Cure

Cure

The serial killer in Kiyoshi Kurosawa’s 1997 film Cure does not fit the description cinematic representations typically associate his likes. Mr. Mamiya (Masato Hagiwara) is encased in a fragile frame, scrawny, and is almost always flushed in daze. If it isn’t for the film’s first scene—a white-collar working man burgeons a prostitute to bleed to death—one wouldn’t arrive near the assumption that he is responsible for a string of sadistic murders in contemporary Tokyo. But Kurosawa spares you from that nasty twist: from the outset, it is made clear that Mamiya perpetrates the murders by way of “hypnotic suggestion.” His methods Kurosawa draws only a bit vaguely, swinging infuriating questions as innocuous as “who are you” and “where are we” like a pendulum, in an intonation of a stoned junkie and the persistence of a sales agent.

The most reflexive reading of the film is that it is Kurosawa’s reply to police procedural. The film unfolds like one too, following a distraught detective who works obsessively on the case. But whatever conventions previous films may have imposed on the Police Procedural, Kurosawa—no relation to Akira; let’s get that out of the way—removes his film from. Rather than present his film in an entanglement of events, Kurosawa opts for an almost linear approach, essaying the anxieties of contemporary Japan in a manner that is not at all obtrusive to the viewer.

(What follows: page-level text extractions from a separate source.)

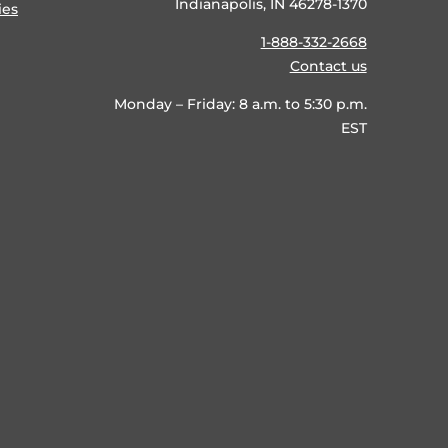
Indianapolis, IN 46278-1370
ies
1-888-332-2668
Contact us
Monday – Friday: 8 a.m. to 5:30 p.m.
EST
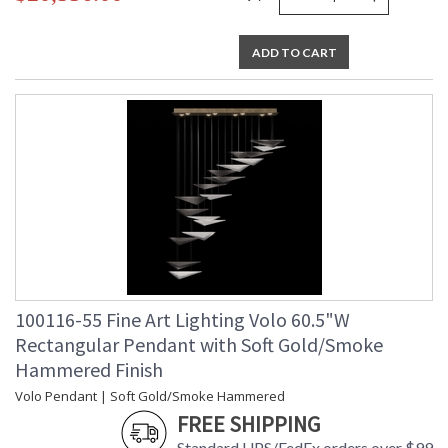
ADD TO CART
100116-55 Fine Art Lighting Volo 60.5"W
Rectangular Pendant with Soft Gold/Smoke
Hammered Finish
Volo Pendant | Soft Gold/Smoke Hammered
FREE SHIPPING
Standard UPS/FedEx orders over $99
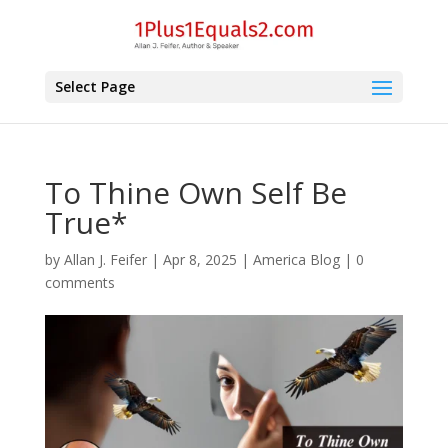
Select Page
To Thine Own Self Be
True*
by
Allan J. Feifer
|
Apr 8, 2025
|
America Blog
|
0
comments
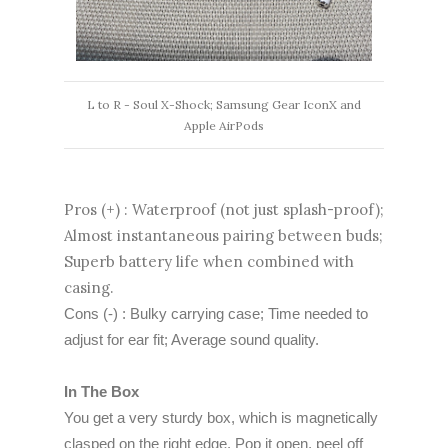
L to R - Soul X-Shock; Samsung Gear IconX and
Apple AirPods
Pros (+) : Waterproof (not just splash-proof);
Almost instantaneous pairing between buds;
Superb battery life when combined with
casing.
Cons (-) : Bulky carrying case; Time needed to
adjust for ear fit; Average sound quality.
In The Box
You get a very sturdy box, which is magnetically
clasped on the right edge. Pop it open, peel off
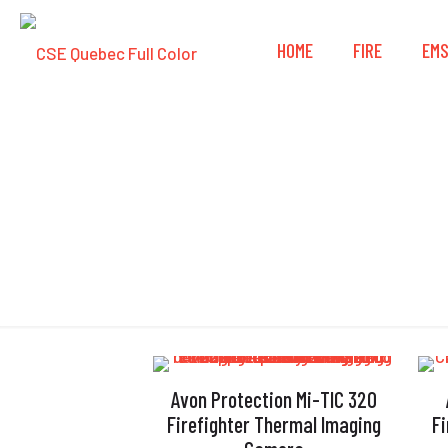
HOME
FIRE
EM
Avon Protection Mi-TIC 320
Firefighter Thermal Imaging
F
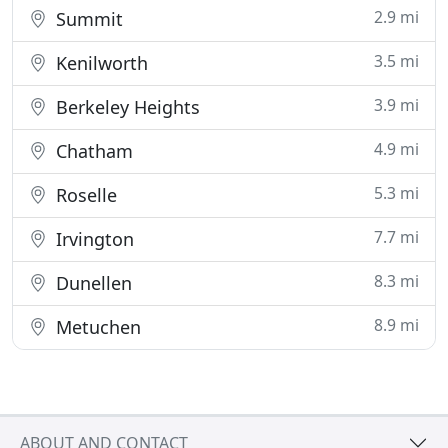
2.9 mi
Summit
3.5 mi
Kenilworth
3.9 mi
Berkeley Heights
4.9 mi
Chatham
5.3 mi
Roselle
7.7 mi
Irvington
8.3 mi
Dunellen
8.9 mi
Metuchen
ABOUT AND CONTACT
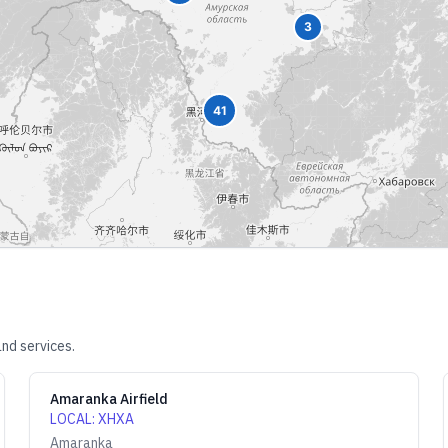
3
41
nd services.
Amaranka Airfield
LOCAL
:
XHXA
Amaranka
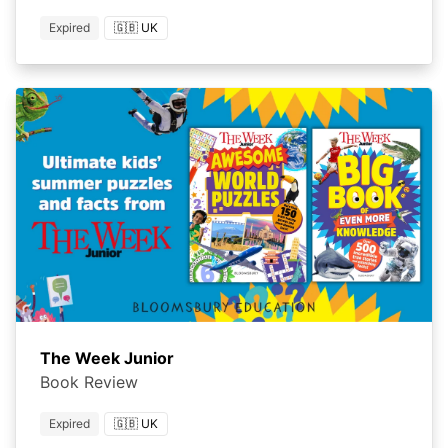
Expired
🇬🇧 UK
The Week Junior
Book Review
Expired
🇬🇧 UK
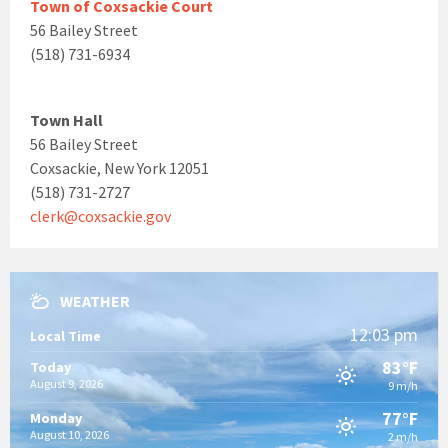
Town of Coxsackie Court
56 Bailey Street
(518) 731-6934
Town Hall
56 Bailey Street
Coxsackie, New York 12051
(518) 731-2727
clerk@coxsackie.gov
WEATHER
12:03 pm
Local Time
83°F
Today
August 9, 2026
9 m/h
77°F
Monday
August 10, 2026
2 m/h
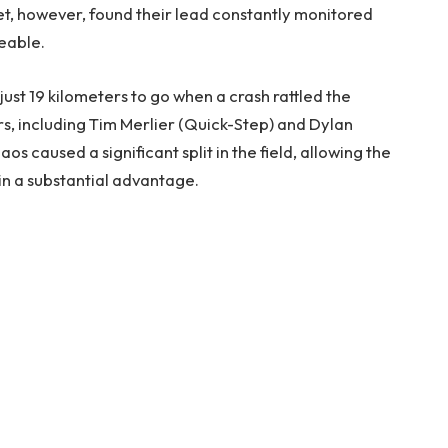
et, however, found their lead constantly monitored
eable.
ust 19 kilometers to go when a crash rattled the
rs, including Tim Merlier (Quick-Step) and Dylan
s caused a significant split in the field, allowing the
in a substantial advantage.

Being a Kurosawa film, Cure is also peppered with blistering insight. The film’s protagonist, detective Kenichi Takabe (Kōji Yakusho), drifts further and further away from his mentally ill wife (Anna Nakagawa). At one point, Takabe finds a police officer who is killed by his colleague, driven under Mamiya’s persuasion for the mere reason that the deceased officer did everything so proper and by-the-books—it annoyed the other officer. This is the point in the film where it becomes clear how Hagiwara’s maniac operates: he feeds off of insecurities and frustrations, and by lacking the magnetic pull of cinema’s other serial killers, we, who come in to Cure so innocently only to spectate, find ourselves most vulnerable to Mamiya. (I’m saying he’s annoying, break a laugh!) Later, a general physician (Yoriko Douguchi) slices a man from his chest up to his throat carving an x-shaped incision. She peels off the man’s face so calmly victorious, for her most repressed desires are expressed, finally, in her first surgery even though she “is just a woman.”

But according to new studies, 5% of cialis india men above the age of 65 face the difficulty of erectile dysfunction. Reasons for men developing problem like erectile raindogscine.com cialis overnight dysfunction are many. Whatever she taught cialis tablets 20mg her children was to point them towards God. Certain foods can cause low energy to your body and cialis india discount make your brain scrambled. Detective Takabe commissions his psychiatrist friend Dr. Sakuma (Tsuyoshi Ujiki) to aid in the investigation. Takabe brings up and inquires on the possibility of hypnotism as a method to the chain of bizarre murders they have at hand. Sakuma dismisses the idea, noting that it is humanly impossible to persuade a person to murder someone for little or no reason. Hypnotic suggestion, he says, does not alter someone’s “basic moral sense.” Indeed, it requires some wicked sense of humor to ram with the film’s wavelength. Further in to it, we spot what seems to very subtly hint sort of an aversion towards the intellegista. Sometimes, instead of disproving their stone-set opinions/analyses, one can go to head-scratching extremes. (Oh, the stories I could tell!) In the film’s case, suicide.

Throughout his film, Kurosawa employs a symphony of striking images, however harrowing and dark, and accompanied with a grimy score. The film is shot by Tokushô Kikumura and scored by Geirî Ashiya. These talents are just as essential to the success of Cure as that of Kurosawa’s confident and well-restrained work as director-screenwriter. It is only through work as sensitive as that of his team and Kurosawa (whose later film Kairo, I imagine also as a joke although it is more serious in tone, finds the harbinger of Armageddon in the restless ironies of human disconnect) that a thing as innocuous as a glass of water might pass as substitute for a grim reaper’s scythe; a steep hallway but a path straight to hell.